La sperimentazione ha coinvolto il 4% dell’intera popolazione italiana ed era costata 476 miliardi di lire. Furono molto significative l’esperienze condotte a Napoli (nei Quartieri Spagnoli in cui il Comune stipulò un patto con le mamme di quel quartiere medesimo affinchè inviassero i figli a scuola, contrastando così l’abbandono scolastico), a Reggio Calabria, a Rovigo, a Genova. Ci furono anche gli insuccessi come nel caso di Enna in cui ci fu una rivolta da parte della popolazione nei confronti degli abusi di chi utilizzava quella misura senza essere povero, confermando così che il problema cruciale è quello di riuscire ad assicurare l’accertamento reale del reddito della persona e come evitare la confusione tra reddito di inserimento e l’ammortizzatore sociale di chi è disoccupato.
La sperimentazione fu valutata nei suoi esiti da una commissione tecnica di valutazione presieduta dalla Prof.ssa Chiara Saraceno. I risultati di tale valutazione sono stati trasmessi al Parlamento che però non li ha mai discussi. La commissione ha evidenziato successi e criticità ed ha indicato nella buona pratica amministrativa e nella definizione stringente di programmi di reinserimento sociale la strada efficace da perseguire. La sperimentazione ha evidenziato l’importanza dell’ accertamento reale del reddito delle persone e la necessità che l’RMI non sia confuso con uno strumento di lotta alla disoccupazione e dunque deve configurarsi non come sostitutivo agli ammortizzatori sociali ma come misura di ultima istanza.
La povertà in Italia non accenna a fermarsi ed anzi continua a colpire in particolare giovani e minori del nostro Paese.
L’introduzione del Reddito di Inclusione (REI), previsto dalla Legge delega sulla povertà in discussione al Senato, rappresenterebbe una importante innovazione strutturale per il nostro Paese, specie per quanto riguarda i servizi di presa in carico dei beneficiari e delle attività di inclusione sociale e lavorativa. E’ però una innovazione che necessita di risorse certe e graduali sino a coprire entro un tempo definito e attraverso un Piano pluriennale, l’universo delle persone in povertà assoluta.

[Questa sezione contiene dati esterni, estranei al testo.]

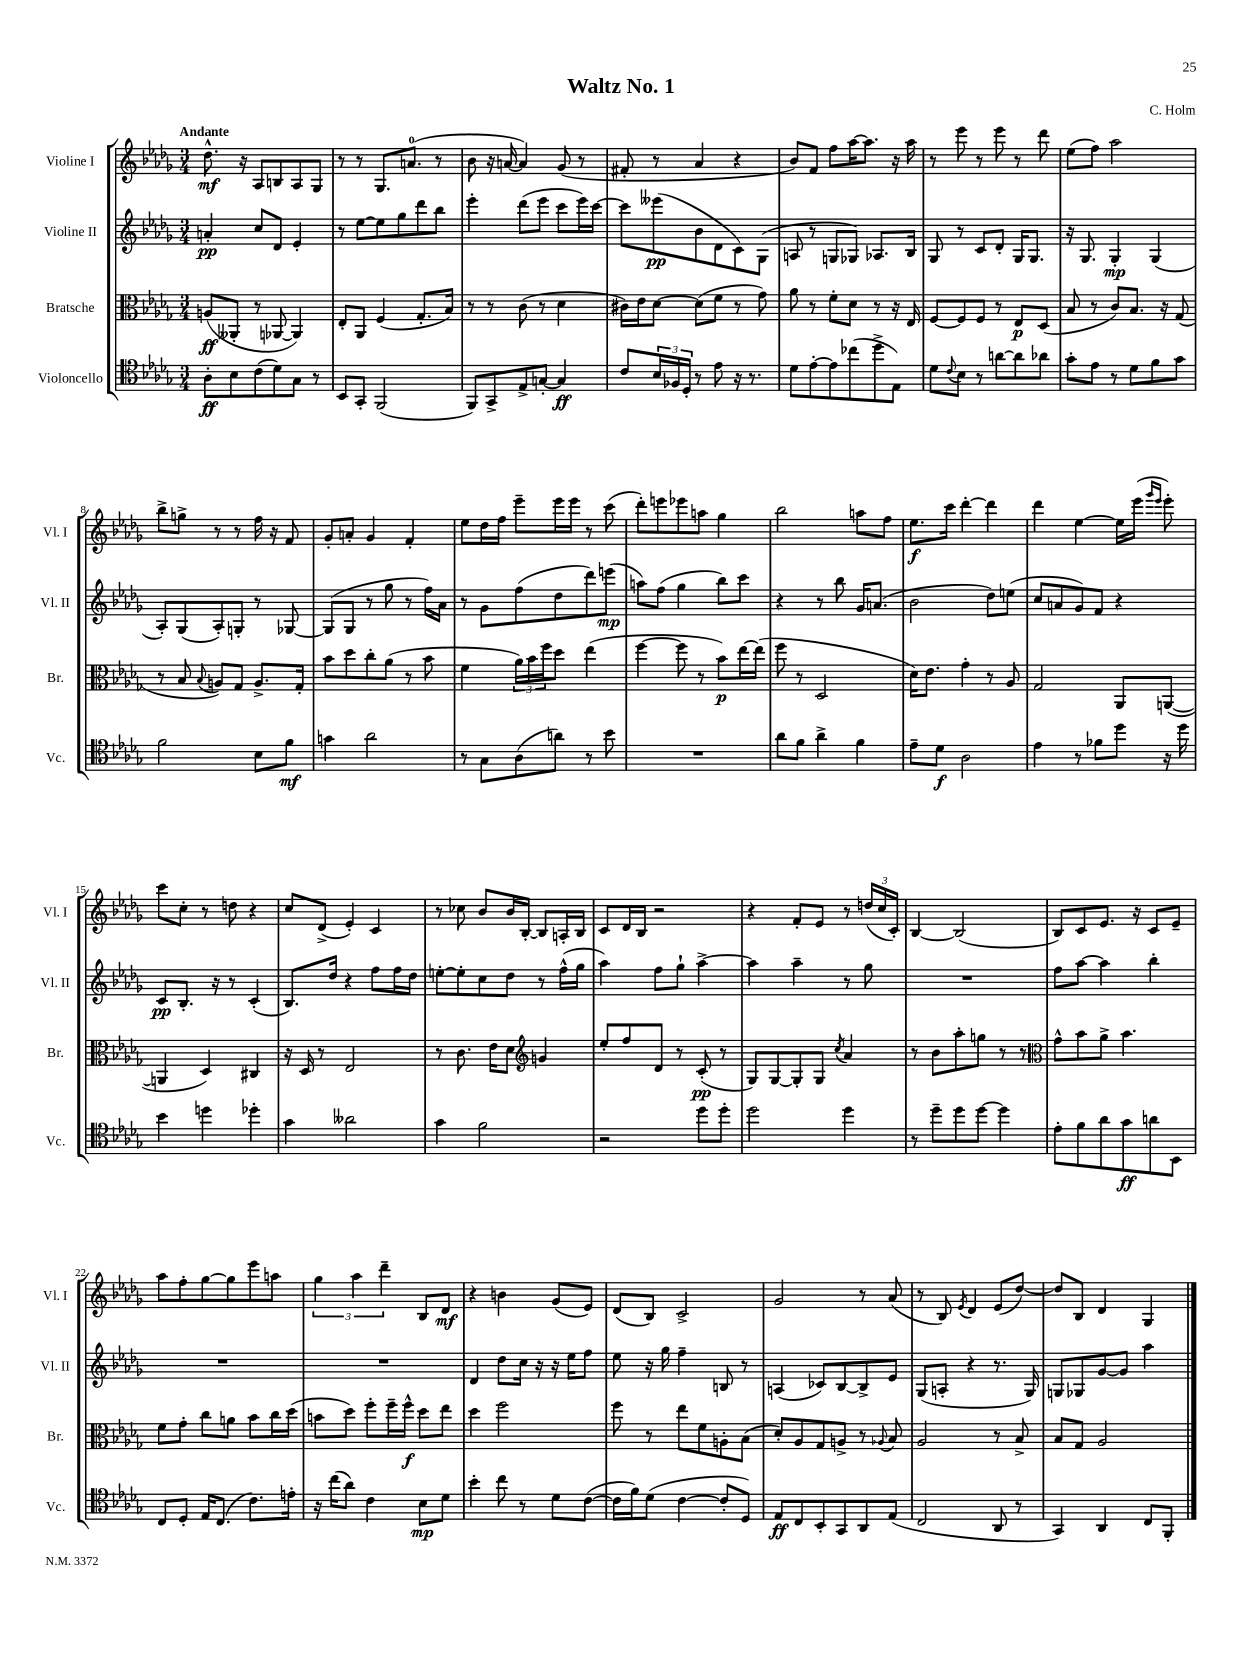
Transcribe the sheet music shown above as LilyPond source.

\header { title = "Waltz No. 1" composer = "C. Holm" }
<<
\new StaffGroup <<
\new Staff = "s0" \with { instrumentName = "Violine I" shortInstrumentName = "Vl. I" } {
    \clef treble \key des \major \numericTimeSignature \time 3/4 \tempo "Andante"
    des''8.-^\mf r16 aes8 b8 aes8 ges8 |
    r8 r8 ges8. a'8.-0( r8 |
    bes'8 r16 a'16~ a'4) ges'8( r8 |
    fis'8-. r8 aes'4 r4 |
    bes'8) f'8 f''8 aes''16~ aes''8. r16 aes''16 |
    r8 ees'''8 r8 ees'''8 r8 des'''8 |
    ees''8( f''8) aes''2 |
    bes''8-> g''8-> r8 r8 f''16 r16 f'8 |
    ges'8-. a'8-. ges'4 f'4-. |
    ees''8 des''16 f''16 ees'''8-- ees'''16 ees'''16 r8 c'''8( |
    des'''8-.) e'''8 ees'''8 a''8 ges''4 |
    bes''2 a''8 f''8 |
    ees''8.\f c'''16 des'''4~-. des'''4 |
    des'''4 ees''4~ ees''16 ees'''16( \grace { ges'''16 ees'''16 } ees'''8-.) |
    c'''8 c''8-. r8 d''8 r4 |
    c''8 des'8->( ees'4-.) c'4 |
    r8 ces''8 bes'8 bes'16 bes16~-. bes8 a16-. bes16 |
    c'8 des'16 bes16 r2 |
    r4 f'8-. ees'8 r8 \tuplet 3/2 { d''16( c''16 c'16-.) } |
    bes4~ bes2( |
    bes8) c'8 ees'8. r16 c'8 ees'8-- |
    aes''8 f''8-. ges''8~ ges''8 ees'''8 a''8 |
    \tuplet 3/2 { ges''4 aes''4 des'''4-- } bes8 des'8\mf |
    r4 b'4 ges'8( ees'8) |
    des'8( bes8) c'2-> |
    ges'2 r8 aes'8( |
    r8 bes8) \acciaccatura { ees'8 } des'4 ees'8( des''8~) |
    des''8 bes8 des'4 ges4 \bar "|." |
}
\new Staff = "s1" \with { instrumentName = "Violine II" shortInstrumentName = "Vl. II" } {
    \clef treble \key des \major \numericTimeSignature \time 3/4
    a'4-.\pp c''8 des'8 ees'4-. |
    r8 ees''8~ ees''8 ges''8 des'''8 bes''8 |
    ees'''4-. des'''8( ees'''8 c'''8 ees'''16) c'''16~ |
    c'''8 eeses'''8\pp( bes'8 des'8 c'8) ges8( |
    a8 r8 g8 ges8) aes8. bes16 |
    ges8 r8 c'8 des'8-. ges16 ges8. |
    r16 ges8. ges4-.\mp ges4( |
    aes8-.) ges8( aes8-.) g8-. r8 ges8~ |
    ges8( ges8 r8 ges''8 r8 f''16) aes'16 |
    r8 ges'8 f''8( des''8 des'''8) e'''8\mp( |
    a''8) f''8( ges''4 bes''8) c'''8 |
    r4 r8 bes''8 ges'16 a'8.( |
    bes'2 des''8) e''8( |
    c''8 a'8 ges'8) f'8 r4 |
    c'8\pp bes8.-. r16 r8 c'4-.( |
    bes8.) des''16 r4 f''8 f''16 des''16 |
    e''8~-. e''8-. c''8 des''8 r8 f''16-^( ges''16 |
    aes''4) f''8 ges''8-! aes''4~-> |
    aes''4 aes''4-- r8 ges''8 |
    R2. |
    f''8 aes''8~ aes''4 bes''4-. |
    R2. |
    R2. |
    des'4 des''8 c''16 r16 r16 ees''16 f''8 |
    ees''8 r16 ges''16 f''4-- b8 r8 |
    a4( ces'8) bes8~ bes8-> ees'8 |
    ges8( a8-. r4 r8. ges16) |
    g8 ges8 ges'8~ ges'8 aes''4 \bar "|." |
}
\new Staff = "s2" \with { instrumentName = "Bratsche" shortInstrumentName = "Br." } {
    \clef alto \key des \major \numericTimeSignature \time 3/4
    a8\ff( aeses,8-. r8 aes,8~ aes,4) |
    ees8-. aes,8 f4( ges8.-. bes16) |
    r8 r8 c'8( r8 des'4 |
    cis'16) ees'16 des'8~ des'8( f'8 r8 ges'8) |
    aes'8 r8 f'8-. des'8 r8 r16 ees16 |
    f8~ f8 f8 r8 ees8\p des8( |
    bes8 r8 c'8) bes8. r16 ges8( |
    r8 bes8 \appoggiatura { bes8 } a8) ges8 a8.-> ges16-. |
    bes'8 des''8 c''8-. aes'8( r8 bes'8 |
    f'4 \tuplet 3/2 { aes'16) bes'16 f''16 } des''8 ees''4( |
    f''4~ f''8 r8 bes'8\p) ees''16~ ees''16( |
    f''8 r8 des2 |
    des'16) ees'8. ges'4-. r8 aes8 |
    ges2 aes,8 a,8~( |
    a,4 des4) cis4 |
    r16 des16 r8 ees2 |
    r8 c'8. ees'16 des'8 \clef treble g'4 |
    ees''8-. f''8 des'8 r8 c'8-.\pp( r8 |
    ges8) ges8~ ges8-. ges8 \acciaccatura { c''8 } aes'4 |
    r8 bes'8 aes''8-. g''8 r8 r8 |
    \clef alto ges'8-^ bes'8 aes'8-> bes'4. |
    f'8 ges'8-. c''8 a'8 bes'8 c''16 des''16( |
    b'8 des''8) f''8-. f''16-- f''16-^\f des''8 ees''8 |
    des''4 f''2 |
    f''8 r8 ees''8 f'8 a8-. bes8( |
    des'8-.) aes8 ges8 a8-> r8 \appoggiatura { aes8 } bes8 |
    aes2 r8 bes8-> |
    bes8 ges8 aes2 \bar "|." |
}
\new Staff = "s3" \with { instrumentName = "Violoncello" shortInstrumentName = "Vc." } {
    \clef tenor \key des \major \numericTimeSignature \time 3/4
    aes8-.\ff bes8 c'8( des'8) ges8 r8 |
    bes,8 ges,8-. f,2( |
    f,8) ges,8-> ees8-> g8~-. g4\ff |
    c'8 \tuplet 3/2 { bes16 fes16 des16-. } r8 ees'8 r16 r8. |
    des'8 ees'8~-. ees'8 ces''8( des''8-> ees8) |
    des'8 \appoggiatura { c'8 } bes8 r8 a'8~ a'8 aes'8 |
    ges'8-. ees'8 r8 des'8 f'8 ges'8 |
    f'2 bes8 f'8\mf |
    g'4 aes'2 |
    r8 ges8 aes8( a'8) r8 bes'8 |
    R2. |
    aes'8 f'8 aes'4-> f'4 |
    ees'8-- des'8\f aes2 |
    ees'4 r8 fes'8 des''8 r16 des''16 |
    bes'4 d''4 des''4-. |
    ges'4 aeses'2 |
    ges'4 f'2 |
    r2 des''8 des''8-. |
    des''2 des''4 |
    r8 des''8-- des''8 des''8~ des''4 |
    ees'8-. f'8 aes'8 ges'8\ff a'8 bes,8 |
    c8 des8-. ees16 c8.( c'8.) e'16-. |
    r16 c''16( aes'8) c'4 bes8\mp des'8 |
    bes'4-. c''8 r8 des'8 c'8~( |
    c'16 f'16) des'8( c'4~ c'8-. des8) |
    ees8\ff c8 bes,8-. ges,8 aes,8 ees8( |
    c2 aes,8 r8 |
    ges,4) aes,4 c8 f,8-. \bar "|." |
}
>>
>>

Il Governo nella presentazione della Legge di bilancio 2017-19 aveva previsto un aumento del Fondo contro la povertà di 500 milioni di euro a partire dal 2018.
Le dichiarazione delle settimane scorse da parte di esponenti del Governo lasciavano però prefigurare un incremento di 500 milioni di euro già a partire dal 2017.
Data l’urgenza della situazione sarebbe stato opportuno dare un segnale chiaro anche attraverso il potenziamento dei servizi territoriali.
L’Alleanza contro la povertà in Italia (una associazione impegnata molto su questo tema) aveva chiesto che già dal prossimo anno, nella Legge di Bilancio fossero incrementate le risorse del fondo per la lotta alla povertà ed esclusione sociale affinché si potessero destinare le necessarie risorse a graduale incremento del reddito di inserimento sociale.